Prompt :: Nothing in the entries below may be altered; print them as they stand.

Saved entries
※

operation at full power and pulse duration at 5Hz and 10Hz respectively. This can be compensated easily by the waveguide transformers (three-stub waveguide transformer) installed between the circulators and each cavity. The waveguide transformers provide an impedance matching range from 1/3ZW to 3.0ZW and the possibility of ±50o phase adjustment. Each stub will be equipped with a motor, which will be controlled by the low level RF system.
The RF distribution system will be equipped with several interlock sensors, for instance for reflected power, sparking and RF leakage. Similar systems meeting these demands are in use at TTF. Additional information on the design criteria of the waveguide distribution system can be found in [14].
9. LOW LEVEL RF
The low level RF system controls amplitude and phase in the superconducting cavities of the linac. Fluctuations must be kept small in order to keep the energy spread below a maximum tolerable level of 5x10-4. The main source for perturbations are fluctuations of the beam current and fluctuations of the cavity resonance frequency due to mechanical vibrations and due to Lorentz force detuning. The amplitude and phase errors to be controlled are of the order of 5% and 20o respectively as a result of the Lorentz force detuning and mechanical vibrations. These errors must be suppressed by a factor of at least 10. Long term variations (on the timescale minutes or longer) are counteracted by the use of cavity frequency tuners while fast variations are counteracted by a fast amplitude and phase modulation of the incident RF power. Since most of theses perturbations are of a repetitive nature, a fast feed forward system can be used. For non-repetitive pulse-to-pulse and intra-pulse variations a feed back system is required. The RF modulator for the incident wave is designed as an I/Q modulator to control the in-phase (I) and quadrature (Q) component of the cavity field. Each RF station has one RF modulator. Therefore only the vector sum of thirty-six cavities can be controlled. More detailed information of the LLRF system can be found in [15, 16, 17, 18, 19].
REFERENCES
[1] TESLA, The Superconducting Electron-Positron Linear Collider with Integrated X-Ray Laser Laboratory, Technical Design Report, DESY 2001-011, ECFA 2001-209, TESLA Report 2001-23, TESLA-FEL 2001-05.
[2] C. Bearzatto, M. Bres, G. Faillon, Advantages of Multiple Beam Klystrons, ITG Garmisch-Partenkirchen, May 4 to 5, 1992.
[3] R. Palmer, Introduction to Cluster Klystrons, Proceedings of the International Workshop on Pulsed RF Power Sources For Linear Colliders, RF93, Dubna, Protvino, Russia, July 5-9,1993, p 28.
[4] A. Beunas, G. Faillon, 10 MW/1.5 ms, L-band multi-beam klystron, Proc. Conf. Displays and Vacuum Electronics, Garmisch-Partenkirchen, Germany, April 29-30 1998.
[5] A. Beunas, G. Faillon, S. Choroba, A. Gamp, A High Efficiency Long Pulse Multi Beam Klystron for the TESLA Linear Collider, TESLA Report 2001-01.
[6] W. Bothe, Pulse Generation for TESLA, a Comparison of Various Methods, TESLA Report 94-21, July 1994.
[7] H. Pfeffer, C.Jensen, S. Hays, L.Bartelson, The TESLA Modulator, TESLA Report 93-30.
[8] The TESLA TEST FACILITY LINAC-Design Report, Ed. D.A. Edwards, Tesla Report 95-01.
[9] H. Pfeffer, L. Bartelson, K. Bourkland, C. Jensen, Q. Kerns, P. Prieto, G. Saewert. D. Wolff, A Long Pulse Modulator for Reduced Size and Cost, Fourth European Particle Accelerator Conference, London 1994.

※

Exercise solution ::
operation at full power and pulse duration at 5Hz and 10Hz respectively. This can be compensated easily by the waveguide transformers (three-stub waveguide transformer) installed between the circulators and each cavity. The waveguide transformers provide an impedance matching range from 1/3ZW to 3.0ZW and the possibility of ±50o phase adjustment. Each stub will be equipped with a motor, which will be controlled by the low level RF system.
The RF distribution system will be equipped with several interlock sensors, for instance for reflected power, sparking and RF leakage. Similar systems meeting these demands are in use at TTF. Additional information on the design criteria of the waveguide distribution system can be found in [14].
9. LOW LEVEL RF
The low level RF system controls amplitude and phase in the superconducting cavities of the linac. Fluctuations must be kept small in order to keep the energy spread below a maximum tolerable level of 5x10-4. The main source for perturbations are fluctuations of the beam current and fluctuations of the cavity resonance frequency due to mechanical vibrations and due to Lorentz force detuning. The amplitude and phase errors to be controlled are of the order of 5% and 20o respectively as a result of the Lorentz force detuning and mechanical vibrations. These errors must be suppressed by a factor of at least 10. Long term variations (on the timescale minutes or longer) are counteracted by the use of cavity frequency tuners while fast variations are counteracted by a fast amplitude and phase modulation of the incident RF power. Since most of theses perturbations are of a repetitive nature, a fast feed forward system can be used. For non-repetitive pulse-to-pulse and intra-pulse variations a feed back system is required. The RF modulator for the incident wave is designed as an I/Q modulator to control the in-phase (I) and quadrature (Q) component of the cavity field. Each RF station has one RF modulator. Therefore only the vector sum of thirty-six cavities can be controlled. More detailed information of the LLRF system can be found in [15, 16, 17, 18, 19].
REFERENCES
[1] TESLA, The Superconducting Electron-Positron Linear Collider with Integrated X-Ray Laser Laboratory, Technical Design Report, DESY 2001-011, ECFA 2001-209, TESLA Report 2001-23, TESLA-FEL 2001-05.
[2] C. Bearzatto, M. Bres, G. Faillon, Advantages of Multiple Beam Klystrons, ITG Garmisch-Partenkirchen, May 4 to 5, 1992.
[3] R. Palmer, Introduction to Cluster Klystrons, Proceedings of the International Workshop on Pulsed RF Power Sources For Linear Colliders, RF93, Dubna, Protvino, Russia, July 5-9,1993, p 28.
[4] A. Beunas, G. Faillon, 10 MW/1.5 ms, L-band multi-beam klystron, Proc. Conf. Displays and Vacuum Electronics, Garmisch-Partenkirchen, Germany, April 29-30 1998.
[5] A. Beunas, G. Faillon, S. Choroba, A. Gamp, A High Efficiency Long Pulse Multi Beam Klystron for the TESLA Linear Collider, TESLA Report 2001-01.
[6] W. Bothe, Pulse Generation for TESLA, a Comparison of Various Methods, TESLA Report 94-21, July 1994.
[7] H. Pfeffer, C.Jensen, S. Hays, L.Bartelson, The TESLA Modulator, TESLA Report 93-30.
[8] The TESLA TEST FACILITY LINAC-Design Report, Ed. D.A. Edwards, Tesla Report 95-01.
[9] H. Pfeffer, L. Bartelson, K. Bourkland, C. Jensen, Q. Kerns, P. Prieto, G. Saewert. D. Wolff, A Long Pulse Modulator for Reduced Size and Cost, Fourth European Particle Accelerator Conference, London 1994.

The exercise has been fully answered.